Bioequivalence data arising from a two-period crossover trial are routinely analyzed in an attempt to establish equivalence of the population means of a characteristic of the blood level curve, e.g., AUC, for each formulation. Current methods proposed only address equivalence of the formulation means, while both between subject (intersubject) and within subject (intrasubject) variations are often neglected and assumed to be equal for each formulation. Moreover, extended period crossover designs are usually recommended for estimating intersubject and intrasubject variability for each formulation. These designs can be lengthy, time-consuming, and costly when compared to the usual two-period crossover design.

Methods for estimating intersubject and intrasubject variability separately for both the reference and test formulations in a two-period crossover bioequivalence trial are presented. Assuming an underlying linear structural relationship of the response on the test formulation to that of the reference formulation, it is shown that separate estimates of intersubject and intrasubject variability may be obtained using the method of maximum likelihood. An approximate large sample (1-2$\alpha$)100% confidence interval for the ratio of the intersubject standard deviations is presented. The estimated coverage probability of the approximate interval is studied via simulation. Application of the methods are illustrated with data from an actual bioequivalence trial.

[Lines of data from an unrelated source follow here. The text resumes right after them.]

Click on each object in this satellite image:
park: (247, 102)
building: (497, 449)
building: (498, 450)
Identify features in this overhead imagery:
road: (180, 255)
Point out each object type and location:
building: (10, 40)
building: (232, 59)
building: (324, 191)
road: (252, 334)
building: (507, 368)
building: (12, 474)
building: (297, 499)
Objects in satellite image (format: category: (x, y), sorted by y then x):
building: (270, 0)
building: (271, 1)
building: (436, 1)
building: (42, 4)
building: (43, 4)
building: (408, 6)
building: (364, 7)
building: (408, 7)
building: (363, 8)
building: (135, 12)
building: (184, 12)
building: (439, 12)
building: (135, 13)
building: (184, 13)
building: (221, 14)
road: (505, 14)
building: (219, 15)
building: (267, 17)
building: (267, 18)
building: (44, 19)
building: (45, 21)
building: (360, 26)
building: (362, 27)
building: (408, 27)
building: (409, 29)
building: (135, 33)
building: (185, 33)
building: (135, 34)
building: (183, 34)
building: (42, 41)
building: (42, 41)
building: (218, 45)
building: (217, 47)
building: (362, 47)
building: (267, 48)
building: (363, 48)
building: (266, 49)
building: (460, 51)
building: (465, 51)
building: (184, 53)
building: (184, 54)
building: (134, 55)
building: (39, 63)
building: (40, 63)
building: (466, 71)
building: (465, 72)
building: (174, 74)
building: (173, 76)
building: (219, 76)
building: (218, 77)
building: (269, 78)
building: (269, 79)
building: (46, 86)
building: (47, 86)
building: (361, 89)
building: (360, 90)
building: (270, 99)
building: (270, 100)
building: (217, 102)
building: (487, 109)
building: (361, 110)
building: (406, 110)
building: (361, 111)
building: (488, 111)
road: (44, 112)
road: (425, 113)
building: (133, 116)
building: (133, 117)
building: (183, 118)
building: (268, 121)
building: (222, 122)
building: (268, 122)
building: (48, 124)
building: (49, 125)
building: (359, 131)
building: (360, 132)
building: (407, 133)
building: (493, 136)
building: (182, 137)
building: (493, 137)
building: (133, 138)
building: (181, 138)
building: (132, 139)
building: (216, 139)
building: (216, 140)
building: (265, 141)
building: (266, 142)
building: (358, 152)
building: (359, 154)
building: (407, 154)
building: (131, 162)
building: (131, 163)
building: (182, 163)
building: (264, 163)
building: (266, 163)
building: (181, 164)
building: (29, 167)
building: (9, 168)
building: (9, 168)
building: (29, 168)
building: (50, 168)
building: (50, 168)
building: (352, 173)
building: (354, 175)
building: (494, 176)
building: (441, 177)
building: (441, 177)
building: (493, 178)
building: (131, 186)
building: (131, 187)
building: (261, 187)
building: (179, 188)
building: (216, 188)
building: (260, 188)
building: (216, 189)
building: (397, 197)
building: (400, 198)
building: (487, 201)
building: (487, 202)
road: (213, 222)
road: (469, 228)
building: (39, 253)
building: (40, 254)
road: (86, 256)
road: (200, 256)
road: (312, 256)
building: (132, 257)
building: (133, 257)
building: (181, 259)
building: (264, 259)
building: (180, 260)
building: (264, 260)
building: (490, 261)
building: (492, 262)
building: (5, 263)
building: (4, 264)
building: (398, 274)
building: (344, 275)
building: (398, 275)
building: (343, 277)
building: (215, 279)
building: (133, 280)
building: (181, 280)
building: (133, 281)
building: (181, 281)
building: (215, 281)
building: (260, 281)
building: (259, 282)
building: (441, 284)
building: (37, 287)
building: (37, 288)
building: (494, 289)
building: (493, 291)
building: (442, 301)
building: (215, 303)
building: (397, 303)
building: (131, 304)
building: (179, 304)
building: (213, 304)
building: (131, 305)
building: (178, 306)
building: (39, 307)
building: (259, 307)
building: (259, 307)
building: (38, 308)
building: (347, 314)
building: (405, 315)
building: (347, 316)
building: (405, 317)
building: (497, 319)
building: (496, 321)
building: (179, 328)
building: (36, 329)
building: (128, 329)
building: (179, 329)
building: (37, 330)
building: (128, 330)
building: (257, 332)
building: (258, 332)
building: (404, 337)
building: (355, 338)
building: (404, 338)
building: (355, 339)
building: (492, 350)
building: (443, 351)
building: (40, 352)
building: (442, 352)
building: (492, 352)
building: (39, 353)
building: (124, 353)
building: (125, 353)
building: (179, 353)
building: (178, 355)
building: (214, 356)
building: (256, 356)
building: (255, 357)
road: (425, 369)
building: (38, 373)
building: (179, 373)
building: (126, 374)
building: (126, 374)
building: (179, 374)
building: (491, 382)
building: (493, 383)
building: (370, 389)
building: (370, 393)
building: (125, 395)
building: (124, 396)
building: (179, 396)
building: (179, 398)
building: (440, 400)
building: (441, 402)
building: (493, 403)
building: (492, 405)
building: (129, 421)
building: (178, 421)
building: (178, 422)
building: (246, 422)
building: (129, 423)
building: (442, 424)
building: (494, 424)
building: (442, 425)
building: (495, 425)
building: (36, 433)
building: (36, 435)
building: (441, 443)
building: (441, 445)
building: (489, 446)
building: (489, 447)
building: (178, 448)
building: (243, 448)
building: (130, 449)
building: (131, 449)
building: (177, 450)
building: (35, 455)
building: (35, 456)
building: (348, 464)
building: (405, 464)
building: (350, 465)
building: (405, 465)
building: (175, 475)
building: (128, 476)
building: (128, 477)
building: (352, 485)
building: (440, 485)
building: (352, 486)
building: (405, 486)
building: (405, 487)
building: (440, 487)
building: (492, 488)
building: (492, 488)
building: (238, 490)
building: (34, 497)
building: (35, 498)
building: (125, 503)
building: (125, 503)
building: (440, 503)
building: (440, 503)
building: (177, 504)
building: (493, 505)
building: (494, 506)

A new two-step decision rule which takes into account intersubject variability is considered. The two steps consist of (1) applying the current 90% parametric confidence interval method for equivalence of population means and (2) applying a 90% approximate confidence interval method for equivalence of population (intersubject) standard deviations. The ratio of the population standard deviations is shown to be the slope of the linear structural relationship. Bioequivalence is concluded if and only if both (1) and (2) result in an equivalence claim. The consumer risk of erroneously accepting bioequivalence and power of the two-step decision rule are computed via simulation. The new decision rule is applied on data from an actual bioequivalence trial.